The finwave desktop client is built on Tauri, a framework that uses a capability-based permission model. Rather than granting the application broad access to your system, each permission is declared explicitly and scoped as narrowly as possible. The client operates on a principle of minimal privilege: it reads your data where you tell it to, and writes only to its own application directory.

The client’s filesystem access follows two strict rules:

  1. Read-only access to user directories — The client can read files and list directories, but only within paths you have explicitly selected (watched directories and any directories you open via the file dialog). It cannot read arbitrary locations on your system.

  2. Write access limited to application data — The client can write files only within ~/.finwave/. This is where it stores configuration, training data crops, logs, and cached state. It never writes to your image directories, documents folder, or any other user-owned location.

The desktop client declares the following Tauri capabilities:

PermissionPurpose
fs:read-filesRead image files and spreadsheets from user-selected directories
fs:read-dirsList directory contents to discover images and build manifests
fs:write-app-dataWrite configuration, logs, training crops, and state to ~/.finwave/
dialog:openShow native file/folder picker dialogs for directory selection
notification:defaultSend desktop notifications for sync events and upload progress
shell:openOpen URLs in the default browser (e.g., links to the web application)
http:defaultMake HTTPS requests to the configured finwave API server
os:defaultRead basic OS information (platform, version) for diagnostics
autostart:defaultRegister/unregister the client to start at system login

The following capabilities are intentionally excluded:

  • fs:write-files for user directories — The client cannot modify, rename, or delete your images, spreadsheets, or any other files outside ~/.finwave/.
  • Clipboard access — The client cannot read from or write to your system clipboard.
  • shell:execute — The client cannot launch other programs, scripts, or shell commands on your system.

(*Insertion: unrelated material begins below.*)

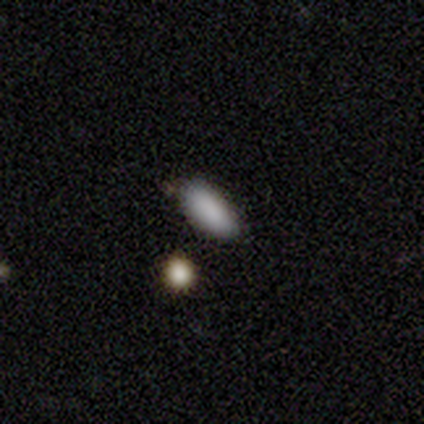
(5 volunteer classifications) Morphology: type=smooth (80%); roundness=in between (75%); merging=none (75%).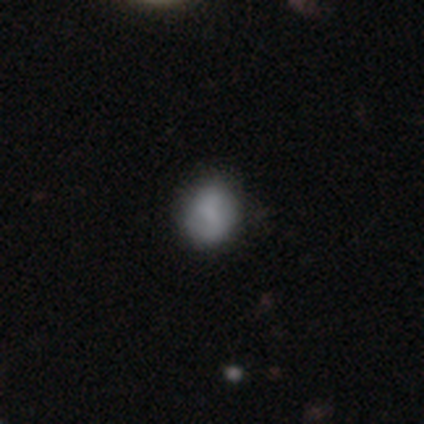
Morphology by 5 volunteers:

Beyond the capability permissions, the client applies an additional filesystem scope restriction. The directories the client can access are limited to:

  • User-selected directories — Any directory you have explicitly chosen through the file dialog or configured as a watched directory.
  • ~/.finwave/ — The application’s own data directory.

The client cannot enumerate or access directories you have not selected, even if the fs:read-dirs permission would technically allow it. The scope acts as a second layer of access control.

If you are evaluating the desktop client for deployment in your organization, the key points are:

  • The client never writes outside ~/.finwave/. Your users’ data directories are read-only.
  • No shell execution means the client cannot be used as a vector to run arbitrary commands.
  • No clipboard access means sensitive data cannot be exfiltrated through copy/paste interception.
  • All network traffic goes to a single configurable API domain. There is no telemetry or third-party communication.
  • The full list of permissions is auditable in the Tauri capability manifest shipped with the application binary.

For deployment options including silent install, group policy, and lockable settings, see Deployment.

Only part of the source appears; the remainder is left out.